What is my cause? what do I believe? Constant improvement is a big part of what I have always strived for professionally and and personally. I want to be a part of that improvement for people. Every program should bring a benefit to someone, make something easier, more efficient or quicker. I also try to bring that to my team work, helping people around me to solve problems, learn things, or just help support them.

Michael's Brand Statement

After nearly 10 years in the transport and logistics I am bringing my set of leadership, problem solving and team work skills to the programming industry. I will put my new talents to the test building projects that elevate people's experiences through efficiency and ease of use. Please get in contact if you think I can bring something to your team.

Networking

This week was the first in person Roro (a Sydney based ruby on rails group) meetup since Covid. Pretty good timing if you ask me as I am starting ruby on rails next week. I know I touched on networking, and my general discomfort around it, but after a very enjoyable night I wanted to dig deeper into my personal struggles with it. I do enjoy meeting new people, I can and often do talk the ear off anyone who comes near me.

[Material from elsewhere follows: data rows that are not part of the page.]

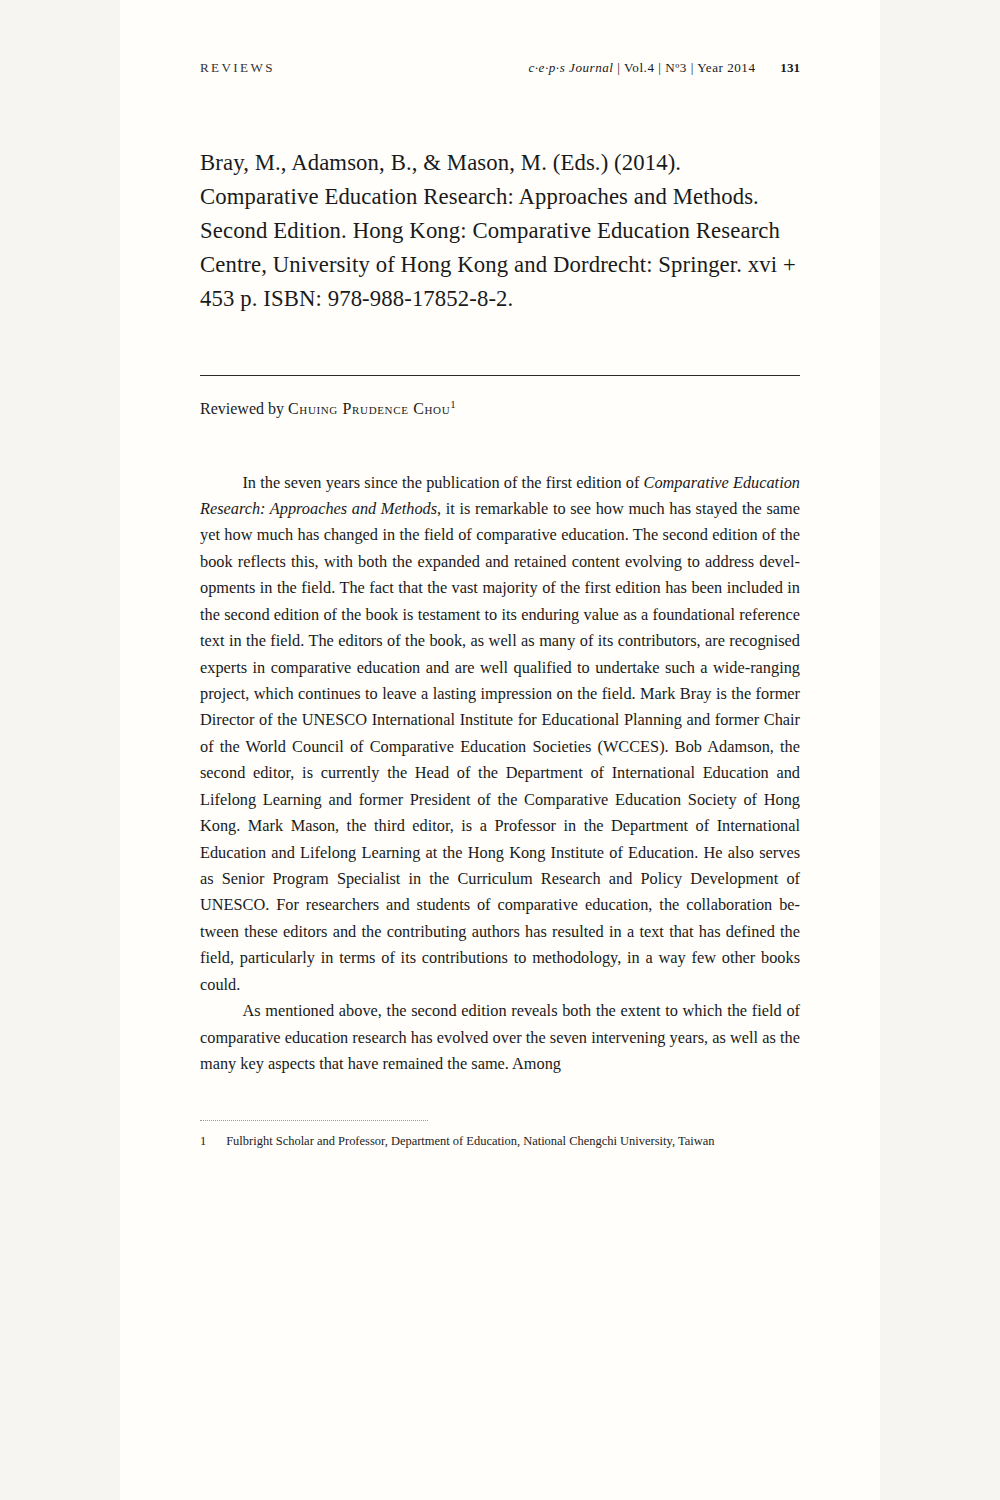Reviews c·e·p·s Journal | Vol.4 | Nº3 | Year 2014 131
Bray, M., Adamson, B., & Mason, M. (Eds.) (2014). Comparative Education Research: Approaches and Methods. Second Edition. Hong Kong: Comparative Education Research Centre, University of Hong Kong and Dordrecht: Springer. xvi + 453 p. ISBN: 978-988-17852-8-2.
Reviewed by Chuing Prudence Chou1
In the seven years since the publication of the first edition of Comparative Education Research: Approaches and Methods, it is remarkable to see how much has stayed the same yet how much has changed in the field of comparative education. The second edition of the book reflects this, with both the expanded and retained content evolving to address developments in the field. The fact that the vast majority of the first edition has been included in the second edition of the book is testament to its enduring value as a foundational reference text in the field. The editors of the book, as well as many of its contributors, are recognised experts in comparative education and are well qualified to undertake such a wide-ranging project, which continues to leave a lasting impression on the field. Mark Bray is the former Director of the UNESCO International Institute for Educational Planning and former Chair of the World Council of Comparative Education Societies (WCCES). Bob Adamson, the second editor, is currently the Head of the Department of International Education and Lifelong Learning and former President of the Comparative Education Society of Hong Kong. Mark Mason, the third editor, is a Professor in the Department of International Education and Lifelong Learning at the Hong Kong Institute of Education. He also serves as Senior Program Specialist in the Curriculum Research and Policy Development of UNESCO. For researchers and students of comparative education, the collaboration between these editors and the contributing authors has resulted in a text that has defined the field, particularly in terms of its contributions to methodology, in a way few other books could.
As mentioned above, the second edition reveals both the extent to which the field of comparative education research has evolved over the seven intervening years, as well as the many key aspects that have remained the same. Among
1 Fulbright Scholar and Professor, Department of Education, National Chengchi University, Taiwan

So why does networking pose such a mental barrier for me. I think the answer comes from having an agenda. For me it feels disingenuous to walk into a room full of people who don't know me with a list of things I want to achieve, or looking to meet people in the hope that they may one day be helpful to me. I logically understand in my mind that I have just described every social interaction in one way or another. It is just a weird feeling to be deliberately going out and doing it. I don't really have a conclusion to this thought, and it will probably be raised in future blogs as I come to terms with this aspect of the industry.

Extras

The extras fell by the way side this week a little with the focus being on project week. So I will kick it into gear this weekend and try to put some time in with typing and reading a book, but generally this weekend I need a bit R&R.